Saved entries:
☆ ☆ ☆ ☆ ☆

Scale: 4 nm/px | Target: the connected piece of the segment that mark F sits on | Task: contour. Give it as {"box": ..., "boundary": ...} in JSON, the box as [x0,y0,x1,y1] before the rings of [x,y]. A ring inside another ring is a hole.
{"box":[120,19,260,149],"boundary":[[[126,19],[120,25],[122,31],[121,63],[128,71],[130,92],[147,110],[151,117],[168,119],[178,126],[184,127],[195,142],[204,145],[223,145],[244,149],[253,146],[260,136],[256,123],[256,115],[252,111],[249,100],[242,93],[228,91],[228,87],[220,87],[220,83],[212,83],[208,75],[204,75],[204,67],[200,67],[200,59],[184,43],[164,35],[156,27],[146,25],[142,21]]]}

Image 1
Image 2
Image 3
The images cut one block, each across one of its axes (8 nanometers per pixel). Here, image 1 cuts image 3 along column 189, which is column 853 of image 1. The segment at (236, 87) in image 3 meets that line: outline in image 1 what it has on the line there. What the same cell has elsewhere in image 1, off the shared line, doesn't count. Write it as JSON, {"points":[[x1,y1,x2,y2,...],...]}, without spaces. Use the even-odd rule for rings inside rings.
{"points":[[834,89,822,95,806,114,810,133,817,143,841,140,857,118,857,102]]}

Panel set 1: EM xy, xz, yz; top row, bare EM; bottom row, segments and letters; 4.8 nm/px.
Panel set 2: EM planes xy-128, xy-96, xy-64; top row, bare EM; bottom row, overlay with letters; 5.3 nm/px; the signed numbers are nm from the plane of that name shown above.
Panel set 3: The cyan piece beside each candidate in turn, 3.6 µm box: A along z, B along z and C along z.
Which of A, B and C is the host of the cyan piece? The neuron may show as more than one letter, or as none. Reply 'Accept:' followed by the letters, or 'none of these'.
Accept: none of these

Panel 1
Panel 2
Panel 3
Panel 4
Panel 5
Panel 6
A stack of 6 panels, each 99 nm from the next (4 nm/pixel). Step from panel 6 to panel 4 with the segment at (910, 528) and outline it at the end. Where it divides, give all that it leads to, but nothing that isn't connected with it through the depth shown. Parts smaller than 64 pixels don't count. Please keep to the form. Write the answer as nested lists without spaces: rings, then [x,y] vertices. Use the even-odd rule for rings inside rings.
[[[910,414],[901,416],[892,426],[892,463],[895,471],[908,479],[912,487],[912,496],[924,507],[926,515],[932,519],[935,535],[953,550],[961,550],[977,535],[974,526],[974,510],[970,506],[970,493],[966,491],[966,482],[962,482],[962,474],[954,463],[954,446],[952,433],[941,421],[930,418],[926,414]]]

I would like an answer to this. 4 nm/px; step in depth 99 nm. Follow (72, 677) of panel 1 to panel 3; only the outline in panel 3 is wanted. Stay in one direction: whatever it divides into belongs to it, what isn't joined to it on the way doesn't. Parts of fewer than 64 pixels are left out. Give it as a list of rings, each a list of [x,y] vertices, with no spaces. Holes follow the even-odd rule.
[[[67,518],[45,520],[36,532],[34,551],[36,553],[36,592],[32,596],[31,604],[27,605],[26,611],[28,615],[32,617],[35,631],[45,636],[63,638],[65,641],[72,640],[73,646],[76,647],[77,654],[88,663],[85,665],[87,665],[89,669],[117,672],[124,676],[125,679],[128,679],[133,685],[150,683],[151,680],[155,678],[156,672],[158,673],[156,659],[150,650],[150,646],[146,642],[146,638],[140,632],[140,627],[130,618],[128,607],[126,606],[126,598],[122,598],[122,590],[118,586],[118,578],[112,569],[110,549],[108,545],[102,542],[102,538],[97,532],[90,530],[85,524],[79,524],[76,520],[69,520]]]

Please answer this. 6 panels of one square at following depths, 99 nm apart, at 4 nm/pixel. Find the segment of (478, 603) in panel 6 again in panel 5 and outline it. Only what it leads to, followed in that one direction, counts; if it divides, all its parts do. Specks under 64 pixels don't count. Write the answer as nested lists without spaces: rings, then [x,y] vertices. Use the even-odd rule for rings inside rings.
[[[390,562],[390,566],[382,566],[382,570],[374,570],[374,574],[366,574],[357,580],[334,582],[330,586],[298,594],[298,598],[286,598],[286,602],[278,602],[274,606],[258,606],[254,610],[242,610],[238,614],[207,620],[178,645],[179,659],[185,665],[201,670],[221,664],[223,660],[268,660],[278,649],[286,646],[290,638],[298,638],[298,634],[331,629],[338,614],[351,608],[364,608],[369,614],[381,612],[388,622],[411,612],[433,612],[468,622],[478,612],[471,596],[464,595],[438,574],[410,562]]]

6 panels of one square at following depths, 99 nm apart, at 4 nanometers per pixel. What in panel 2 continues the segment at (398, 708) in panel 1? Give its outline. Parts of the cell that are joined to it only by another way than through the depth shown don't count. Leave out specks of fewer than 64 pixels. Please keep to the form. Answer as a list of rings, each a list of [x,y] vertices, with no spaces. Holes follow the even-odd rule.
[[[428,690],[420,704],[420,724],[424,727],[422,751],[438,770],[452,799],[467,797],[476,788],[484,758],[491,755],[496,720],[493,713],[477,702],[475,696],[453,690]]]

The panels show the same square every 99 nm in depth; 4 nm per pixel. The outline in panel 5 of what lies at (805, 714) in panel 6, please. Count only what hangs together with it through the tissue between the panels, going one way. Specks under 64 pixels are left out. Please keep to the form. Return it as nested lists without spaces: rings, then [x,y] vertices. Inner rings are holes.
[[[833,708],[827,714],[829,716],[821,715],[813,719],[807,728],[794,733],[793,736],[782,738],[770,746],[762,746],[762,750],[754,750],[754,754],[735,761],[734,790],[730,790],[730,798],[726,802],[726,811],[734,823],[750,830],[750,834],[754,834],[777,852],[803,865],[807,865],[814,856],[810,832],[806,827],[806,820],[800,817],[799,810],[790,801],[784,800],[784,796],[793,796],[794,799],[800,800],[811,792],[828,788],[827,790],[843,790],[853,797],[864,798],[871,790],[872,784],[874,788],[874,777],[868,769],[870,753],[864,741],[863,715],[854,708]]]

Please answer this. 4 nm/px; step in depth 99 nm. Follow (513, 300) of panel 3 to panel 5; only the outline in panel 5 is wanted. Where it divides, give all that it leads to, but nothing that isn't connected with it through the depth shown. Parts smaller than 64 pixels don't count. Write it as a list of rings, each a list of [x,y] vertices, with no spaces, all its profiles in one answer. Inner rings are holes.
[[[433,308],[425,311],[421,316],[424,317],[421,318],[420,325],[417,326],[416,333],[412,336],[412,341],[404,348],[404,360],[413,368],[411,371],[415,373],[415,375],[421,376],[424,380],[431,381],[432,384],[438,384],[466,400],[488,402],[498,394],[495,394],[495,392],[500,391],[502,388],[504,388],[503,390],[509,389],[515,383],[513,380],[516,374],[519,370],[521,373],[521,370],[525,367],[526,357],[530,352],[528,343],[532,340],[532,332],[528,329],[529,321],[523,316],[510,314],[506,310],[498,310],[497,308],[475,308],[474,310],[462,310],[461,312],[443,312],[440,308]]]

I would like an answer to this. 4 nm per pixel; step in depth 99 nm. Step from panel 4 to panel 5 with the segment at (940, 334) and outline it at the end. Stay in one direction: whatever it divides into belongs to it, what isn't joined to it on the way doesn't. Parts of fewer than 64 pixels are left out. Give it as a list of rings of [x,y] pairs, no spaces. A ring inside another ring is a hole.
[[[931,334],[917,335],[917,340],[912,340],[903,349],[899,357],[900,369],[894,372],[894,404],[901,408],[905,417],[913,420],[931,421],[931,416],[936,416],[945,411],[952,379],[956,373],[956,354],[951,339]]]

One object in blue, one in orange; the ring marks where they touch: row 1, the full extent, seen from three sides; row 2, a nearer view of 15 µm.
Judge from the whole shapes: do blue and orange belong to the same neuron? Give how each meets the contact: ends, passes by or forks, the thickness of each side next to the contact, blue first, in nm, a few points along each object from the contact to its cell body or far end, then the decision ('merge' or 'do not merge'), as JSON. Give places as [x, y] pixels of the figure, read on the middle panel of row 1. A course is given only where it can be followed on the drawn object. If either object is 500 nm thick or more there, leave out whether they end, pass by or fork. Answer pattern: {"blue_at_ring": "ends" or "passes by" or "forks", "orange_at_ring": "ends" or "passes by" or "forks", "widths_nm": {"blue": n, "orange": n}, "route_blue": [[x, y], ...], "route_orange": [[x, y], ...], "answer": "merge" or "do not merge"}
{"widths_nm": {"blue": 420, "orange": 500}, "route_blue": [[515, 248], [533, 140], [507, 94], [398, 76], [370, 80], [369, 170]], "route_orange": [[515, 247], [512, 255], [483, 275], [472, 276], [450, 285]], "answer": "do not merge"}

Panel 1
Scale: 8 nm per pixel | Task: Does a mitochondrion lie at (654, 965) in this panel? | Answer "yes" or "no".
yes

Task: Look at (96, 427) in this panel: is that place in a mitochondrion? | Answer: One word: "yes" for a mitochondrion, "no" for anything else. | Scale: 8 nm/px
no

☆ ☆ ☆ ☆ ☆

Assigned task >>
Match on "bottom": copy every line in the records that has it.

Answer box >>
Panel set 1: EM xy, xz, yz; top row, bare EM; bottom row, segments and letters; 4.8 nm/px.
Panel set 2: EM planes xy-128, xy-96, xy-64; top row, bare EM; bottom row, overlay with letters; 5.3 nm/px; the signed numbers are nm from the plane of that name shown above.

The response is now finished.